Source of the concern is rooted in over forty years dealing with numerical mathematics, which I guess fuels a general skeptical attitude. My first concern was about the validity of the source for these numbers: At the end of the optimization run, I am just inspecting the values directly using the tensors returned by the model->parameters() call. I had earlier questions about the “custody” of these values (presumably maintained via shared_ptr/intrusive_ptr semantics), that they are in fact a direct reflection of the values currently being held by the optimizer. They apparently evolve from the originally random values assigned when the model is “registered”, which suggests this is the case.

Secondly, the set of values I refer to are well separated from the others in log space and are often contiguous within the parameters tensor for the activations.
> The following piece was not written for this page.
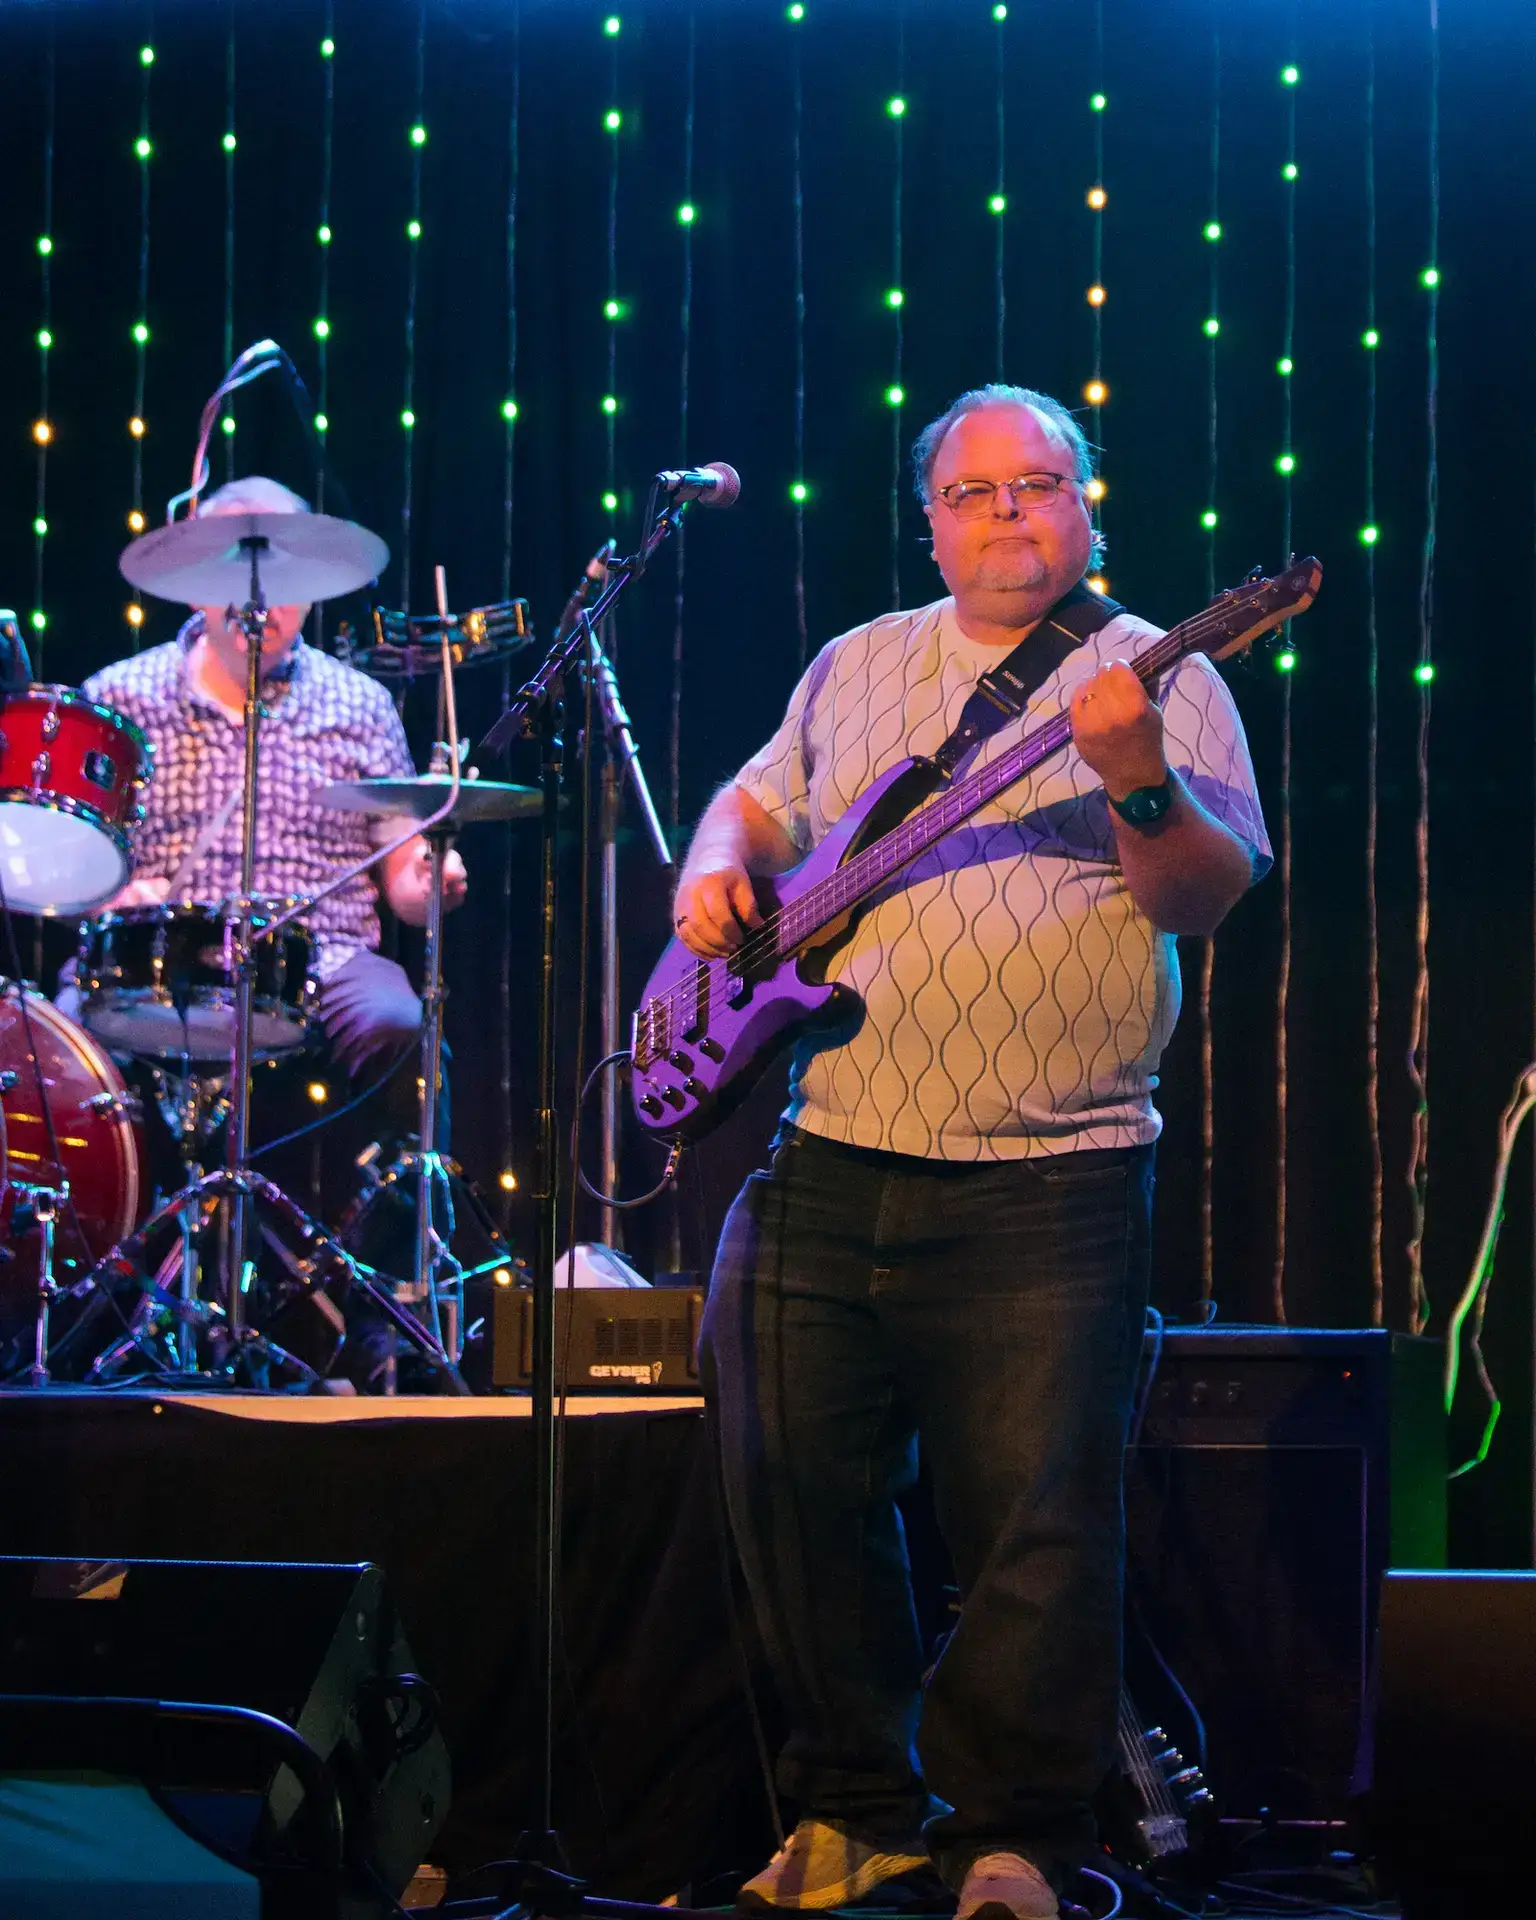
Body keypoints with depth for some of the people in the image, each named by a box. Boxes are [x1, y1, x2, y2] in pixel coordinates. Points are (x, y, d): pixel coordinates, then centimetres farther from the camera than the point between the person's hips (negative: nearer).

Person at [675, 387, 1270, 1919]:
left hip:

Given that the values are supposedly maintained as Float32, they all fall in absolute value just below the nominal “smallest” such value (1.2e-38). If I let Pytorch just print out the tensor itself (i.e. without conversion to my double-precision space), the activations are identified as “CPUFloatType”, but it actually prints out values such as 3.7737e-42, which simply do not fall within the “usual” range of possible values. They do however fall in the range of denormalized values (where the mantissa progressively loses precision), which extend down to about 1.e-45.

I also made a rather interesting/weird observation: I am using Adam optimization, and when I use the default (0) value for the weight_decay parameter, absolutely none of these extreme values appear; in fact, the dynamic range of activations appears to be no more than a factor of 1000 or so. My original observations were based on assigning a value of 0.01 to this parameter, which produces these odd FP values. (The two optimizations progress in very similar fashion.) I’ve now seen this consistent and distinct behavior toggling back and forth between the two values of this parameter several times. It’s likely that this behavior is readily explained in terms of how the Adam algorithm uses this parameter, and it’s possible that my choice of non-zero value is somehow inappropriate.
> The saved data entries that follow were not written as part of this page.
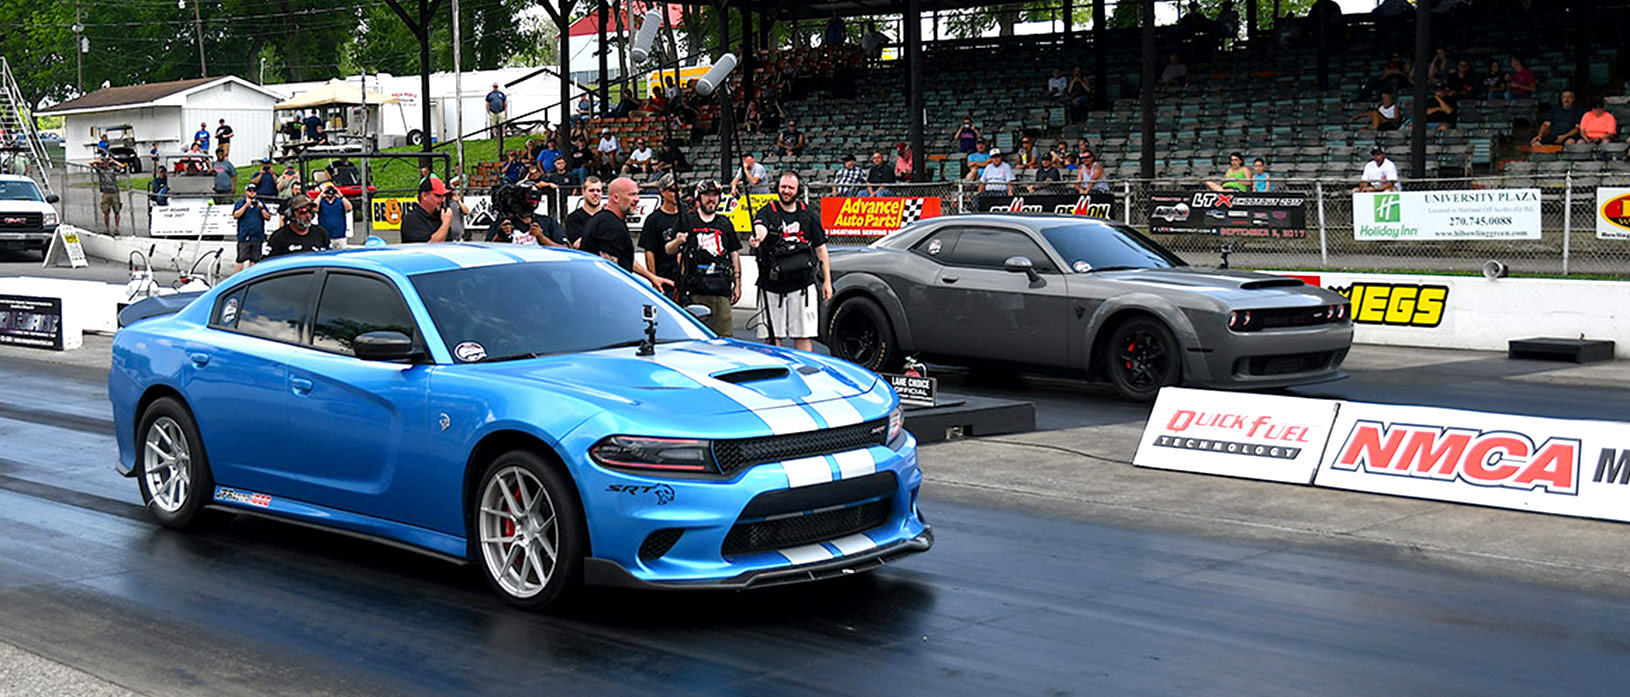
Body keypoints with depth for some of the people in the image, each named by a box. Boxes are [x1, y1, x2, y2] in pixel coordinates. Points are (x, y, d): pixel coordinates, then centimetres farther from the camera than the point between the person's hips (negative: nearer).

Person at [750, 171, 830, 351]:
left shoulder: (808, 215, 8)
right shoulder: (768, 213, 0)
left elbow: (821, 248, 13)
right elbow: (760, 228, -25)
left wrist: (827, 280, 8)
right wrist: (757, 238, -50)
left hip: (803, 285, 1)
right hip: (772, 286, -1)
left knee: (804, 336, 2)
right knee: (773, 337, 3)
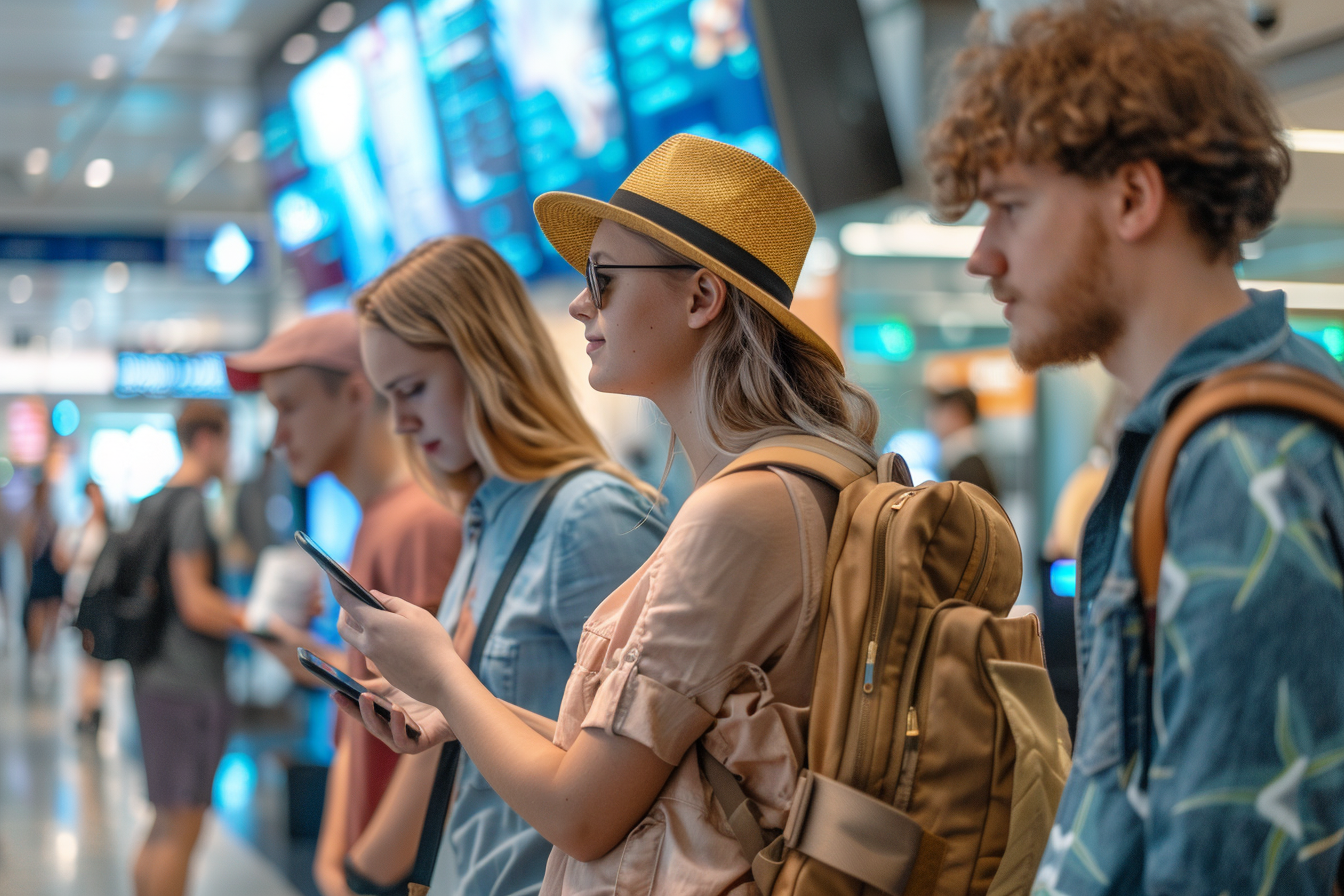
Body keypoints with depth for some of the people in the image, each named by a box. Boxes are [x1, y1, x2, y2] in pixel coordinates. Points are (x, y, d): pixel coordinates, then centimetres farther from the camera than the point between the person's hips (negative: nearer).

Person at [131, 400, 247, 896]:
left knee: (164, 827, 17)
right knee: (179, 831, -4)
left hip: (156, 678, 10)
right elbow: (195, 604, -20)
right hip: (189, 684, -10)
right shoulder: (190, 505, -14)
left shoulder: (152, 503, 15)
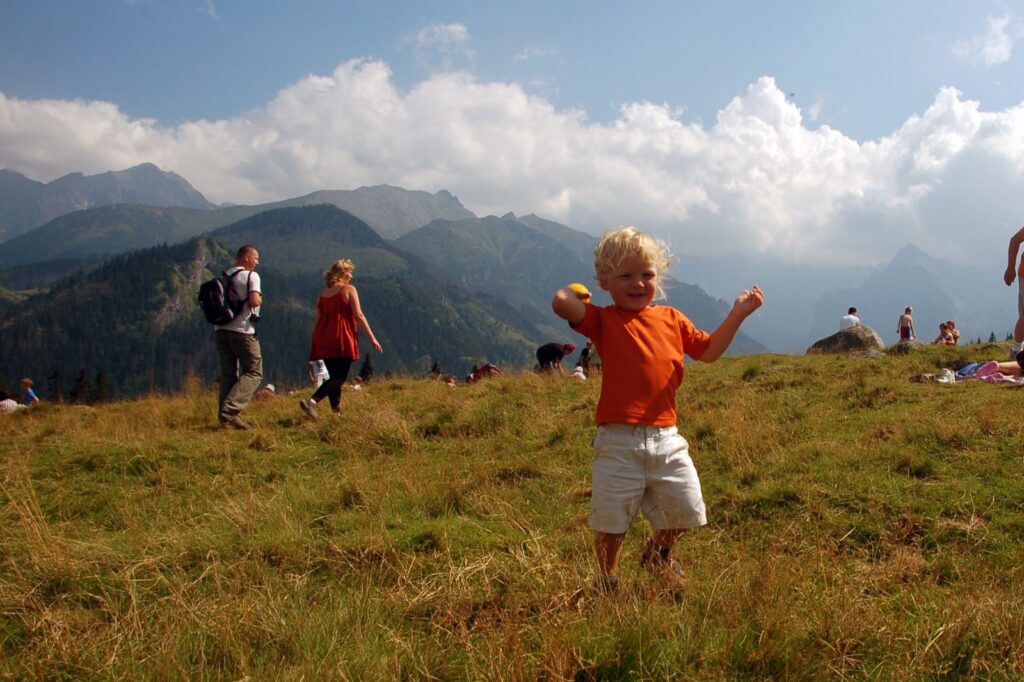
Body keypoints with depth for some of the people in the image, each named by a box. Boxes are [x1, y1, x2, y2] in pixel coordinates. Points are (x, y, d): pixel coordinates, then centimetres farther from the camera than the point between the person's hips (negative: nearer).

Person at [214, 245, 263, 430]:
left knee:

All part of my ongoing education process…

Thanks again,
Eric

ptrblck · May 22, 2020, 8:26am

Thanks for the detailed explanation and I think your “sanity check” makes sense.

Note that I don’t have a background in numerical mathematics, so please take this post with a grain of salt.

Yes, this is correct. The optimizer stores references to all parameters and you could inspect the id() of the parameter inside the model, which should match the stored references inside the optimizer.

Would this not be expected assuming the weight should be updated to a zero value?
During training your optimizer might scale the learning rate (e.g. Adam uses internal running estimates), so that further updates might be smaller in their magnitude. Could this explain the small denormal values or what is the concern about the denormals?

Weight decay would add the norm of all parameters to the loss, such that the magnitude of these parameters would be limited (or converge towards zero).

Let me know, what you think and what your concerns are.

ericrhenry · May 22, 2020, 12:19pm

Thanks again. As I said, it is quite likely that the overall behavior is consistent with the workings of the Adam procedure; I am still getting up to speed on certain details. I’m certainly not alarmed, just a bit curious. One trigger is that, from endless experience inspecting things in a debugger, when I see odd FP values, for example the dreaded xxx.e-308 for double precision, this is often the result of either uninitialized values, where initialization is expected, or somebody pushing an integer into what is supposed to be a FP location.
So similar “near-zero but not quite zero” Float32 values do trigger a bit of suspicion. (But not alarm; that is reserved for inf or nan values :-).) The apparent absence of true zero values added to that, I guess. Because of the large overhead in valgrind runs, I’ve only done limited checks on optimization, and these did not raise any flags.
Given that the optimization seems to advance properly, I will just proceed with the assumption that these values were on their way to zero, but just didn’t quite make it. No problem marking this as “solved”.